There are a number of places in the code where librarything ids are associated with editions:
https://github.com/internetarchive/openlibrary/search?utf8=%E2%9C%93&q=librarything&type=
most notably in openlibrary/plugins/openlibrary/pages/config_edition.page where it is specified as an edition identifer.
Currently there are 4.3M edition records that have librarything identifiers associated at the edition level
grep -c '"librarything":' ol_dump_editions_2017-09-30.txt
4304416
I'll do some analysis to check how many are duplicate ids..
@mekarpeles Should this also move to the client?
This still appears to be a problem. @hornc Are you willing to be assignee for this issue? Note, being the assignee doesn't necessarily mean you are responsible for doing the work, just responsible for gathering/providing information to address the issue. From the Wiki.

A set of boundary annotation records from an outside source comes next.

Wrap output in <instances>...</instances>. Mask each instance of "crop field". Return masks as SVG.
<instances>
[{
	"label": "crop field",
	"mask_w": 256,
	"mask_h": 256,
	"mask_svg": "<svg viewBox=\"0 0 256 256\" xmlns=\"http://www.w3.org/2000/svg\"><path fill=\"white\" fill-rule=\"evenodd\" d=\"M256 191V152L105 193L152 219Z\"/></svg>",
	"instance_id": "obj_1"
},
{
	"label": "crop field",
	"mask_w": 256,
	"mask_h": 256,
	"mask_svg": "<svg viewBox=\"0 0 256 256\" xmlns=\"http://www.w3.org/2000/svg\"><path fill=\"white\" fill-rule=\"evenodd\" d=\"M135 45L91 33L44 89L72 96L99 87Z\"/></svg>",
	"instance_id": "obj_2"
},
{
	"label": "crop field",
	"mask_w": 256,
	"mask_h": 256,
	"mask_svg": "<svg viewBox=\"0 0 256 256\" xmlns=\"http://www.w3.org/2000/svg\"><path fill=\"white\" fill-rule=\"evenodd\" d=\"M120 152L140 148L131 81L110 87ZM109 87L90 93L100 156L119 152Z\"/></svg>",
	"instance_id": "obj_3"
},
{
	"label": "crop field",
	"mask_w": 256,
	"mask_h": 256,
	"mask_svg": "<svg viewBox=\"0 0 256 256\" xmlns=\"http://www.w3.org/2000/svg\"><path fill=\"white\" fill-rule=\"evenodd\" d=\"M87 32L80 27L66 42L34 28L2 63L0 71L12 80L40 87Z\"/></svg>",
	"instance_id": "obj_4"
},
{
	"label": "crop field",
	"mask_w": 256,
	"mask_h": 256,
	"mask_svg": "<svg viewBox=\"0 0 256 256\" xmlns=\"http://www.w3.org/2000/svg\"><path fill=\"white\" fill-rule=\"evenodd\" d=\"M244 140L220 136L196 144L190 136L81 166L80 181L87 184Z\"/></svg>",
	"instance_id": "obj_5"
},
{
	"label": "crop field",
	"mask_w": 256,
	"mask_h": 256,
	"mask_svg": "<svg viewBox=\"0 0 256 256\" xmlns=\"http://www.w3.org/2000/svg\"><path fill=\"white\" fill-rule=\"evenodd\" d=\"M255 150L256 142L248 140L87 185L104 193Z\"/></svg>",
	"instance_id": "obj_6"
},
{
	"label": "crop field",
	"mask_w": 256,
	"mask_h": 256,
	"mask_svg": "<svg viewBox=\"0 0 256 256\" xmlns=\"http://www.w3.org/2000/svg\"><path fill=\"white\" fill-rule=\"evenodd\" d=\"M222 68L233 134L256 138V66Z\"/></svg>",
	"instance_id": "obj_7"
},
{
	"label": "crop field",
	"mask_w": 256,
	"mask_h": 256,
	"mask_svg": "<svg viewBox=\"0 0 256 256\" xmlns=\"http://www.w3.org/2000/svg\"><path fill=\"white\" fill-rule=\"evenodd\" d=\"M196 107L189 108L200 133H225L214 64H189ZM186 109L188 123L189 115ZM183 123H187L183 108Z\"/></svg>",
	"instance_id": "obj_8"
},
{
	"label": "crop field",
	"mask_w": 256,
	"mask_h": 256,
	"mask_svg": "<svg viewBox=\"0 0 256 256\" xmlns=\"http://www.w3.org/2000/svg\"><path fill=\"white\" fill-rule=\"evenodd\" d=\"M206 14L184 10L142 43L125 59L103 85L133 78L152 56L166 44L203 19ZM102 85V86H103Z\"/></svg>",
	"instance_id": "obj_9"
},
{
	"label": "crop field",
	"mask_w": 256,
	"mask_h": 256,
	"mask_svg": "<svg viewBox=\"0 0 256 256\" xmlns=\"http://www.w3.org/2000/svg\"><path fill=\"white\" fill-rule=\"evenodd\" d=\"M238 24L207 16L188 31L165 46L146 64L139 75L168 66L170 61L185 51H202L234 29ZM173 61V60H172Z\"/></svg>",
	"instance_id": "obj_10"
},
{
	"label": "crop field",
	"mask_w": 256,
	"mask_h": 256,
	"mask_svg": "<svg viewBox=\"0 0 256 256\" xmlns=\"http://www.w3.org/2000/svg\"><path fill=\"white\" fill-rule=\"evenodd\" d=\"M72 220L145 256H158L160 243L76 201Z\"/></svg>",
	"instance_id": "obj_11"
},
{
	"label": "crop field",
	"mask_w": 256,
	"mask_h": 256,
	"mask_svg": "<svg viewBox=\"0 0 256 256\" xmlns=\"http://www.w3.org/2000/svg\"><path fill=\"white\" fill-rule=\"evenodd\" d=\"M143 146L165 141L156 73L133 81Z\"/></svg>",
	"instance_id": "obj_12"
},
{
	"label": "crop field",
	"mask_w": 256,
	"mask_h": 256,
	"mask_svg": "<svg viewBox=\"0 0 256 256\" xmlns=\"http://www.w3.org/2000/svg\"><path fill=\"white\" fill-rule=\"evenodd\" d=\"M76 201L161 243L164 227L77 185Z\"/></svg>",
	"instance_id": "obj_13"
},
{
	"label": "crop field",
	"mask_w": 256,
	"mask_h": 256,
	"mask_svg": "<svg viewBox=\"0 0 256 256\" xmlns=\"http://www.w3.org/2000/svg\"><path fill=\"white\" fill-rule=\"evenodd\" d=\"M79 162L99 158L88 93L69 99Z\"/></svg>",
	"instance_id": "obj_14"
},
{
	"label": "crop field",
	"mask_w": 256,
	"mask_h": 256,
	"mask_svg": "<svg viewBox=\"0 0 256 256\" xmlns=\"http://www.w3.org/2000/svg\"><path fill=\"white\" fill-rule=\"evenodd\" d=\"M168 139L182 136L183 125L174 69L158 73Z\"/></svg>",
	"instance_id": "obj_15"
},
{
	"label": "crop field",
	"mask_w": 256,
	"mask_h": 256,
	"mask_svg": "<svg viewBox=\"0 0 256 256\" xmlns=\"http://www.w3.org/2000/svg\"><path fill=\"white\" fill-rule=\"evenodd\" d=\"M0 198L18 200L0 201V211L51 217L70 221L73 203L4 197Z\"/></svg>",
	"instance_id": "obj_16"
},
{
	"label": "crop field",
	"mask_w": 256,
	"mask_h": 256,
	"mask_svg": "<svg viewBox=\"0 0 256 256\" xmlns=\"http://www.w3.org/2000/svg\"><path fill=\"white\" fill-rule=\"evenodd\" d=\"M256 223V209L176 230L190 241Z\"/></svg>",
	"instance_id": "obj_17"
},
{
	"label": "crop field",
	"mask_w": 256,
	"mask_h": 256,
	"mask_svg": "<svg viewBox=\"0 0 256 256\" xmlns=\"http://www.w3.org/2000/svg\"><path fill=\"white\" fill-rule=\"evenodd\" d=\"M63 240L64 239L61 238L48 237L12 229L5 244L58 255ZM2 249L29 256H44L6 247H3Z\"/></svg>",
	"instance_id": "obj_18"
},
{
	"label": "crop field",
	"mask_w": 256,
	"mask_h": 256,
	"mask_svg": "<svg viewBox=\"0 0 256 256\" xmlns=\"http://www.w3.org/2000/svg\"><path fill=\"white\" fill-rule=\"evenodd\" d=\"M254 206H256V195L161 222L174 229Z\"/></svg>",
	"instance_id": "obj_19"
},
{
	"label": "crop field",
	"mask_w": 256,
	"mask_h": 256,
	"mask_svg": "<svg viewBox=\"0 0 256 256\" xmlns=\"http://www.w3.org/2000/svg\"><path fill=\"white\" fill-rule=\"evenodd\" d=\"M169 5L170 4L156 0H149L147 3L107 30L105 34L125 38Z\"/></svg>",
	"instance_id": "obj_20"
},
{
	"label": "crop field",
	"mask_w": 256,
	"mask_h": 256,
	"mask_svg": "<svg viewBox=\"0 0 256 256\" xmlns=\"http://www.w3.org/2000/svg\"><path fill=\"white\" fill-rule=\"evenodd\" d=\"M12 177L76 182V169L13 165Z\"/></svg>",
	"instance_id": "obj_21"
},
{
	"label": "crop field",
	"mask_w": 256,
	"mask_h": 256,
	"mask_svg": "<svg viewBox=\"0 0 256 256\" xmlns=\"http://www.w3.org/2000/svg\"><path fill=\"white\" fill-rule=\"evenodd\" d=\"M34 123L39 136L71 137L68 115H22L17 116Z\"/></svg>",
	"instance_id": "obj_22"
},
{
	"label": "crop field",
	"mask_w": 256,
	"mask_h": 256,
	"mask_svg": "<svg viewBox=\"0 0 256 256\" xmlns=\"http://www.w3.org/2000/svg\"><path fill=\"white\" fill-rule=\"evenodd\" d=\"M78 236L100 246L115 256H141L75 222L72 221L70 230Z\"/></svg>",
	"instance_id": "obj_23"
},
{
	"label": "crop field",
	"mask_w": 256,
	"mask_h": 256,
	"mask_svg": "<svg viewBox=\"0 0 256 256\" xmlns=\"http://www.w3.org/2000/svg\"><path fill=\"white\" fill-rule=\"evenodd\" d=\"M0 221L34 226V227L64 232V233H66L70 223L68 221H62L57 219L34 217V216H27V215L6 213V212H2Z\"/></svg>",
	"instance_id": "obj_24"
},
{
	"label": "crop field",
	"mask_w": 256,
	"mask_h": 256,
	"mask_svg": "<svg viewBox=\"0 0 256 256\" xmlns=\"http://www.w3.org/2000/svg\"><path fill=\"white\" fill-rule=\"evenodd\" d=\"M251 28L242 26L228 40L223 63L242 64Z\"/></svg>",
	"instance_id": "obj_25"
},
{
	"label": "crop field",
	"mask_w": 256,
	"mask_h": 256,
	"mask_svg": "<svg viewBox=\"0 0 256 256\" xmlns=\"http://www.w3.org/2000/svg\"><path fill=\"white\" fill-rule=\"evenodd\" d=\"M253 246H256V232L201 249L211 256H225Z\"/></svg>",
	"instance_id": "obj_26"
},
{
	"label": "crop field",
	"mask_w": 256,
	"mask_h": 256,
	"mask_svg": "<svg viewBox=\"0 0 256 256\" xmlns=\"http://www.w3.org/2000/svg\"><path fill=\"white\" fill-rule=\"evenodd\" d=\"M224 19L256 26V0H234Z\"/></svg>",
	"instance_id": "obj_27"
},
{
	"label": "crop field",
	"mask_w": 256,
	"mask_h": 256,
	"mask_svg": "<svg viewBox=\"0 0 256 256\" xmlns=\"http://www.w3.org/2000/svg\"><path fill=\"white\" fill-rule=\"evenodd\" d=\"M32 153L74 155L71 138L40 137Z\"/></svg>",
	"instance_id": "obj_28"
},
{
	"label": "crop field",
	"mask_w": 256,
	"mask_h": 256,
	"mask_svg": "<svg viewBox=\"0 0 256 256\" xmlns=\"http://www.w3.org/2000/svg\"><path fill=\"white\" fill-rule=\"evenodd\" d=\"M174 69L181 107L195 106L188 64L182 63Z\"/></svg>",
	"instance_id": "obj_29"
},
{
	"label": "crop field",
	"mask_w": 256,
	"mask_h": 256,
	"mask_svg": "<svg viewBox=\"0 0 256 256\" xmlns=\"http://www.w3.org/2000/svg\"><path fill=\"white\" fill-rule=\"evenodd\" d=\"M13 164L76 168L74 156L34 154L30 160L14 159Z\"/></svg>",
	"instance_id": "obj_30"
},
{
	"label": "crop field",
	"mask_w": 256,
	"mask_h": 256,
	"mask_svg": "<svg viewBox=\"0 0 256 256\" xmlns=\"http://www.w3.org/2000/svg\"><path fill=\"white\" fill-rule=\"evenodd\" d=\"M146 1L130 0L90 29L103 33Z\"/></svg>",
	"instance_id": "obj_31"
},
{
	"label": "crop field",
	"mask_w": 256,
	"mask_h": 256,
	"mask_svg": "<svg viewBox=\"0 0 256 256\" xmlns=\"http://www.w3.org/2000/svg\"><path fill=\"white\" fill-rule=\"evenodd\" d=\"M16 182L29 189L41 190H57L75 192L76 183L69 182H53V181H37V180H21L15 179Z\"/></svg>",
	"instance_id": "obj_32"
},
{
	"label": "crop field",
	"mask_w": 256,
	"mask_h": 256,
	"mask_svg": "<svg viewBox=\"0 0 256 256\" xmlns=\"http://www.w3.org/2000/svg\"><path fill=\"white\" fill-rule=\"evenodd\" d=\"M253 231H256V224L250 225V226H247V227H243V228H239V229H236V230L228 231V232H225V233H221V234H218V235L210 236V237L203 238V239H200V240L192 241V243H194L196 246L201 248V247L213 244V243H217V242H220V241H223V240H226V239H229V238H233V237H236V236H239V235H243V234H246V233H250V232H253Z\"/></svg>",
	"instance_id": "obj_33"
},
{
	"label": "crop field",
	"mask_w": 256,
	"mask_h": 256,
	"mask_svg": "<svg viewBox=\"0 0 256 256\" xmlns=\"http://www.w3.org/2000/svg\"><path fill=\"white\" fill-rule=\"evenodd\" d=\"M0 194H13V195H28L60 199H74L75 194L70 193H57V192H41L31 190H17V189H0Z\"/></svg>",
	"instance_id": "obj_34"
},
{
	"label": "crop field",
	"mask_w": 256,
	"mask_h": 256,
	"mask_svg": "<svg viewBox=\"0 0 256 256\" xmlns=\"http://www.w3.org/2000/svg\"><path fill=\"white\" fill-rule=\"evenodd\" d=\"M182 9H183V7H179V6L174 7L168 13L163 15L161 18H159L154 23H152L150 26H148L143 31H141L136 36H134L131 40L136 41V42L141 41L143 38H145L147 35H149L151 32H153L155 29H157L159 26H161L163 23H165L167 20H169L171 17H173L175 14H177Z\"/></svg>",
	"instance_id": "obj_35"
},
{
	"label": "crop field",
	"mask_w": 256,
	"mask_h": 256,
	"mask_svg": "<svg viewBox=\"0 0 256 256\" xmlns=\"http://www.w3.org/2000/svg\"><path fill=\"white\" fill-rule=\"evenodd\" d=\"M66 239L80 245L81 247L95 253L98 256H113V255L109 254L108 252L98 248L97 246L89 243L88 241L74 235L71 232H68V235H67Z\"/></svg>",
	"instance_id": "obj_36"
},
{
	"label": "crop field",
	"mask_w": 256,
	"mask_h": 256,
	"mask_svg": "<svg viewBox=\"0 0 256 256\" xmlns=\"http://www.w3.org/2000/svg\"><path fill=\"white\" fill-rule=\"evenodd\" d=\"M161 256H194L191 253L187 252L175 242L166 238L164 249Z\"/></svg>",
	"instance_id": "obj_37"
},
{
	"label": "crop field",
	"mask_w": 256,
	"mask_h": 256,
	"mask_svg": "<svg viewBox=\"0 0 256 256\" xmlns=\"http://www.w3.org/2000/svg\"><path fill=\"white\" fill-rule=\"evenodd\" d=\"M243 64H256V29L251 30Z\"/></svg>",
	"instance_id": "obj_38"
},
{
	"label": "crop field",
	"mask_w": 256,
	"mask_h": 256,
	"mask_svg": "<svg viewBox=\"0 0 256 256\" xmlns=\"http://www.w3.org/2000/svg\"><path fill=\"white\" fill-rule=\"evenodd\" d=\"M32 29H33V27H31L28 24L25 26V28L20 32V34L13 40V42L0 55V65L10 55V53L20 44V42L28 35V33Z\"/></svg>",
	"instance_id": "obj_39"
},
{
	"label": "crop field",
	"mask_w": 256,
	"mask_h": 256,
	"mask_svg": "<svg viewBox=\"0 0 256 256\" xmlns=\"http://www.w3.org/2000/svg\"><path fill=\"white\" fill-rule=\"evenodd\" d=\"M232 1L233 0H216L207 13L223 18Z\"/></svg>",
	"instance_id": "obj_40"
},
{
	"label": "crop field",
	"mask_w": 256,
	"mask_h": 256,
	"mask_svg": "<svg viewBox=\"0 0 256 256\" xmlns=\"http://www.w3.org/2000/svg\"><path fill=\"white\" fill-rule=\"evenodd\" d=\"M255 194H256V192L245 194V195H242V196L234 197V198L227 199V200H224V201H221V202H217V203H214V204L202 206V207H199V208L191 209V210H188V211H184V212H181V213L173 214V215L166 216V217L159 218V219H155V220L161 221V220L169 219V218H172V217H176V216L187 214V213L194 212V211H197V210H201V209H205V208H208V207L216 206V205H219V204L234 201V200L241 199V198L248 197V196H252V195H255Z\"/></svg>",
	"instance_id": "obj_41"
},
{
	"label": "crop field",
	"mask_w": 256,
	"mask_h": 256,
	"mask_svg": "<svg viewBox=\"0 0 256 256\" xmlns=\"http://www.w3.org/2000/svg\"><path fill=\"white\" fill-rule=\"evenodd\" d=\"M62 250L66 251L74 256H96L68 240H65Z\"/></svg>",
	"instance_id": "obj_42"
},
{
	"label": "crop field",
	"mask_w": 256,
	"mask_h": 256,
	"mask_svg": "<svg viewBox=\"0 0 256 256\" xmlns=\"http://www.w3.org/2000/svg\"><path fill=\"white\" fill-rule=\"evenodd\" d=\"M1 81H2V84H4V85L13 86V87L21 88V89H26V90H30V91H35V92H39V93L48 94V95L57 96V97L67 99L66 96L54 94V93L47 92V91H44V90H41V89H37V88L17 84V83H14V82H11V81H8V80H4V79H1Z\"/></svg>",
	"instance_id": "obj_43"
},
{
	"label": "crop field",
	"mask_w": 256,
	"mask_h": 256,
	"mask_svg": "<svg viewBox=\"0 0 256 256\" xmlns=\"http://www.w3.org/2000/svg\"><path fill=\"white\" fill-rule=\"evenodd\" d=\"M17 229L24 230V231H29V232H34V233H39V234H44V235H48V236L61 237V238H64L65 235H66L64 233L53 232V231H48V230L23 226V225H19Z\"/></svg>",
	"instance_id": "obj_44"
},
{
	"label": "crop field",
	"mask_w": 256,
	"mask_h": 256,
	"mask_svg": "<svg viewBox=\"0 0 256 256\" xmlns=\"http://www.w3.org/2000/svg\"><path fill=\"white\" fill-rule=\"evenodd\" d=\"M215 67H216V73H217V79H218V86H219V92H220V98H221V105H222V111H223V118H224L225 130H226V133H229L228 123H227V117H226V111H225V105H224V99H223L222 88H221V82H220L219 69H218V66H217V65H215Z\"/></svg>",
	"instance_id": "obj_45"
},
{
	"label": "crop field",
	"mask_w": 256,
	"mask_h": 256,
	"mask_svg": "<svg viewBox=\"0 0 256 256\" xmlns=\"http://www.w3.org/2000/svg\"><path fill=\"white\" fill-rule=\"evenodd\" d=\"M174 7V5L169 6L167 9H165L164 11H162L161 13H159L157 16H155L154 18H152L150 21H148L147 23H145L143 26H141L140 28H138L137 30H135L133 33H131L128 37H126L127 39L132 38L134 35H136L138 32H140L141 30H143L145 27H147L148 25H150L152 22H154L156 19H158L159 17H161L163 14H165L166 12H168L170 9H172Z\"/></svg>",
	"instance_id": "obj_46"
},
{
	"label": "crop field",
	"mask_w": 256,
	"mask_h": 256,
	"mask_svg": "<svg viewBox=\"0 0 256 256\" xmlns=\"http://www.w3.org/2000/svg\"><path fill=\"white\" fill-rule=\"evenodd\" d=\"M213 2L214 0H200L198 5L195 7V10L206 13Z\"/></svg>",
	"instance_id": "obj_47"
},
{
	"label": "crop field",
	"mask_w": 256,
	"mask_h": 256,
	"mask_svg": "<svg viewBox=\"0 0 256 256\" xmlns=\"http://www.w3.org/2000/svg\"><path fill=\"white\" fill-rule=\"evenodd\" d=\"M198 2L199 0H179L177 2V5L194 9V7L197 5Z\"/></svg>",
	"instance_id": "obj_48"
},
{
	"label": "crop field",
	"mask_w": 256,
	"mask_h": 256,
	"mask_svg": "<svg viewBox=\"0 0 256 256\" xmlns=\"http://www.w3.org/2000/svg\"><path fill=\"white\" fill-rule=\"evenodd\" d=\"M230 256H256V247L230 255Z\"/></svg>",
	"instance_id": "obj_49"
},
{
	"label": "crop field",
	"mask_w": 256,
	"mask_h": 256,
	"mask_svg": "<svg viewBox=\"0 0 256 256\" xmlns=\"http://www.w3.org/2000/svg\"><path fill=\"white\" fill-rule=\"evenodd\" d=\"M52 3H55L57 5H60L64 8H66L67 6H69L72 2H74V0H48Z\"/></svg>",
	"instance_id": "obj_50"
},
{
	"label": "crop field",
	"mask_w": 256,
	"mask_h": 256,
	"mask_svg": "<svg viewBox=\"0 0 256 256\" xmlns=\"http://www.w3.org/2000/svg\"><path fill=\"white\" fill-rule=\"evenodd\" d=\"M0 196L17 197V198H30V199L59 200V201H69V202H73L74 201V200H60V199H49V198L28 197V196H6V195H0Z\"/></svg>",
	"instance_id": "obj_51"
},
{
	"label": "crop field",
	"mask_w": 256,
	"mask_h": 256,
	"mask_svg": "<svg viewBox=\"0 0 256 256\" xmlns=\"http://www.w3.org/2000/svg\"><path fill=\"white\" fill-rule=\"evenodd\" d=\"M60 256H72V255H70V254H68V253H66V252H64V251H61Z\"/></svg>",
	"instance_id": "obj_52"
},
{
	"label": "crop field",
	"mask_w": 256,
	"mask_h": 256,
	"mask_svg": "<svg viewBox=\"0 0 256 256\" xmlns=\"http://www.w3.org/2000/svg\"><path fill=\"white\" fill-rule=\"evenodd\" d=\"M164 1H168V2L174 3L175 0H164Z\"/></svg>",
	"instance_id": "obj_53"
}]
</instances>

The assigned owner is not necessarily the person who will fix the issue (it is not necessarily even established, at that point, if or when the issue will be fixed at all), but rather they are the person who will do as much or as little as needed to handle the issue (asking questions, soliciting input, establishing and updating the priority, checking if it is a duplicate, etc).
Once an issue is labeled State: Work In Progress, the owner is the individual doing the work, or leading/coordinating the group that is doing the work.
I've added labels per context: let me know your thoughts
Now that work identifiers are implemented, LibraryThing should be moved to works and existing IDs automatically migrated.
Correct this is now no longer blocked 🥳
I believe there are a few steps to this:
- Create a batch job to move any
edition.identifiers.library_thingto the parent work atedition.identifiers.library_thing - Add "Library Thing" to work identifiers config, and remove "Library Thing" from edition identifiers config
I'm sorry if this isn't the right place to ask this, but could the work on this issue be why I'm seeing books with LT identifiers on the website but the Editions data dump does not include it?